*TASK DATA*:
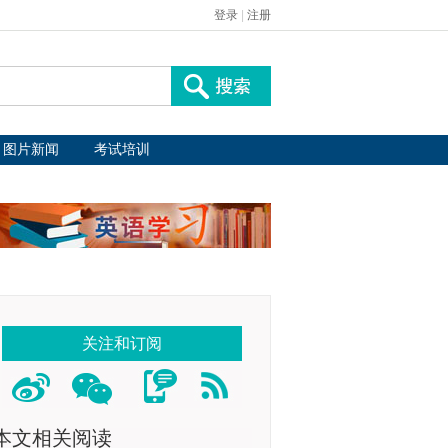
登录
|
注册
图片新闻
考试培训
关注和订阅
本文相关阅读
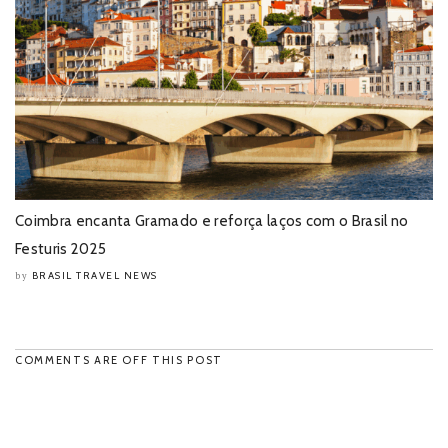
Coimbra encanta Gramado e reforça laços com o Brasil no
Festuris 2025
BRASIL TRAVEL NEWS
by
COMMENTS ARE OFF THIS POST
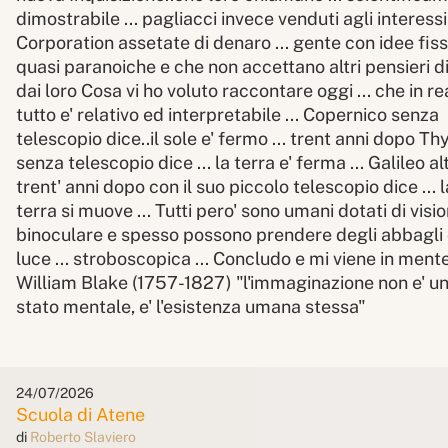
24/07/2026
Scuola di Atene
di
Roberto Slaviero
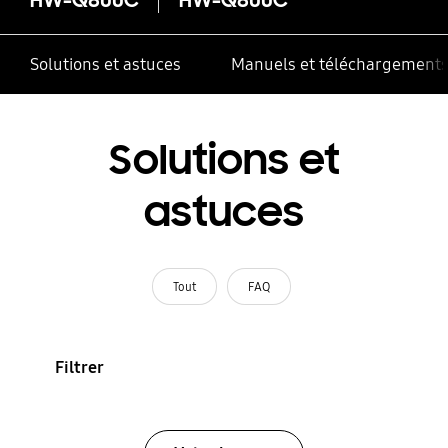
Solutions et astuces
Manuels et téléchargement
Solutions et
astuces
Tout
FAQ
Filtrer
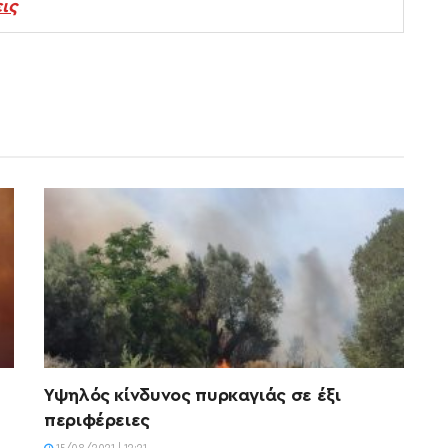
ις
Υψηλός κίνδυνος πυρκαγιάς σε έξι
περιφέρειες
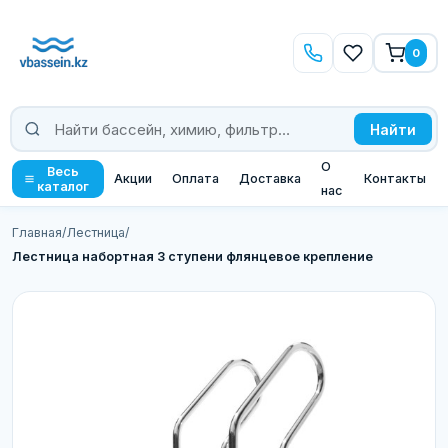
0
Найти
О
Весь
Акции
Оплата
Доставка
Контакты
каталог
нас
Главная
/
Лестница
/
Лестница набортная 3 ступени флянцевое крепление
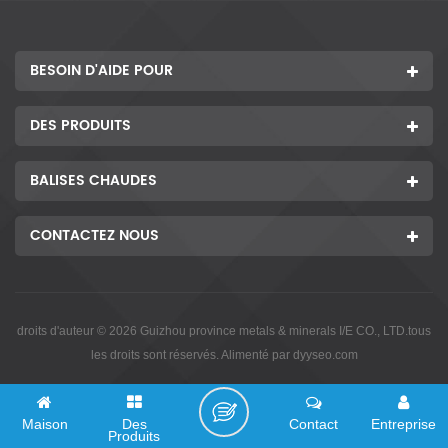
BESOIN D'AIDE POUR
DES PRODUITS
BALISES CHAUDES
CONTACTEZ NOUS
droits d'auteur © 2026 Guizhou province metals & minerals I/E CO., LTD.tous
les droits sont réservés. Alimenté par
dyyseo.com
Maison
Des
Contact
Entreprise
Produits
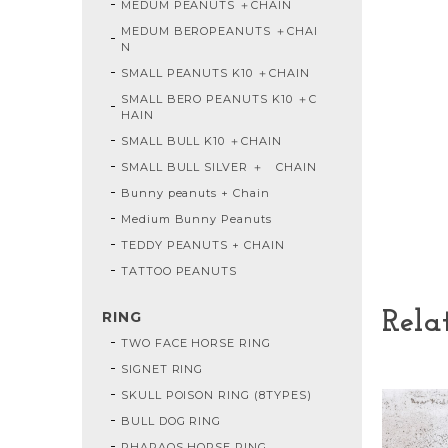
MEDUM PEANUTS ＋CHAIN
MEDUM BEROPEANUTS ＋CHAI
N
SMALL PEANUTS K10 ＋CHAIN
SMALL BERO PEANUTS K10 ＋C
HAIN
SMALL BULL K10 ＋CHAIN
SMALL BULL SILVER ＋ CHAIN
Bunny peanuts + Chain
Medium Bunny Peanuts
TEDDY PEANUTS + CHAIN
TATTOO PEANUTS
Rela
RING
TWO FACE HORSE RING
SIGNET RING
SKULL POISON RING (8TYPES)
BULL DOG RING
PHARAOS HORSE RING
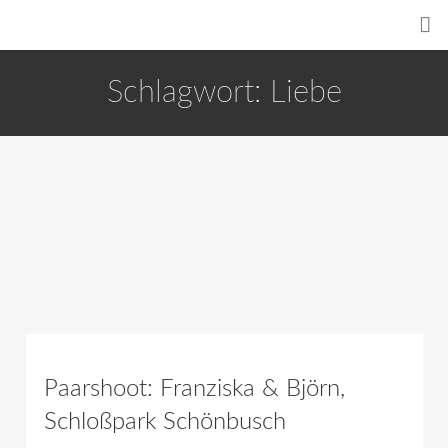
Schlagwort:
Liebe
Paarshoot: Franziska & Björn,
Schloßpark Schönbusch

*WORK TO BE COMPLETED*: Set out every line of text in the listing above as a JSON list of strings, with one string per line and no blank lines. Leave the pictures out.

*SOLUTION TO THE EXERCISE*:
[
  "登录",
  "|",
  "注册",
  "图片新闻",
  "考试培训",
  "关注和订阅",
  "本文相关阅读",
  "Coimbra encanta Gramado e reforça laços com o Brasil no",
  "Festuris 2025",
  "BRASIL TRAVEL NEWS",
  "by",
  "COMMENTS ARE OFF THIS POST",
  "24/07/2026",
  "Scuola di Atene",
  "di",
  "Roberto Slaviero",
  "Solutions et astuces",
  "Manuels et téléchargement",
  "Solutions et",
  "astuces",
  "Tout",
  "FAQ",
  "Filtrer",
  "ις",
  "Υψηλός κίνδυνος πυρκαγιάς σε έξι",
  "περιφέρειες",
  "0",
  "Найти",
  "О",
  "Весь",
  "Акции",
  "Оплата",
  "Доставка",
  "Контакты",
  "каталог",
  "нас",
  "Главная",
  "/",
  "Лестница",
  "/",
  "Лестница набортная 3 ступени флянцевое крепление",
  "BESOIN D'AIDE POUR",
  "DES PRODUITS",
  "BALISES CHAUDES",
  "CONTACTEZ NOUS",
  "droits d'auteur © 2026 Guizhou province metals & minerals I/E CO., LTD.tous",
  "les droits sont réservés. Alimenté par",
  "dyyseo.com",
  "Maison",
  "Des",
  "Contact",
  "Entreprise",
  "Produits",
  "MEDUM PEANUTS ＋CHAIN",
  "MEDUM BEROPEANUTS ＋CHAI",
  "N",
  "SMALL PEANUTS K10 ＋CHAIN",
  "SMALL BERO PEANUTS K10 ＋C",
  "HAIN",
  "SMALL BULL K10 ＋CHAIN",
  "SMALL BULL SILVER ＋ CHAIN",
  "Bunny peanuts + Chain",
  "Medium Bunny Peanuts",
  "TEDDY PEANUTS + CHAIN",
  "TATTOO PEANUTS",
  "Rela",
  "RING",
  "TWO FACE HORSE RING",
  "SIGNET RING",
  "SKULL POISON RING (8TYPES)",
  "BULL DOG RING",
  "PHARAOS HORSE RING",
  "Schlagwort:",
  "Liebe",
  "Paarshoot: Franziska & Björn,",
  "Schloßpark Schönbusch"
]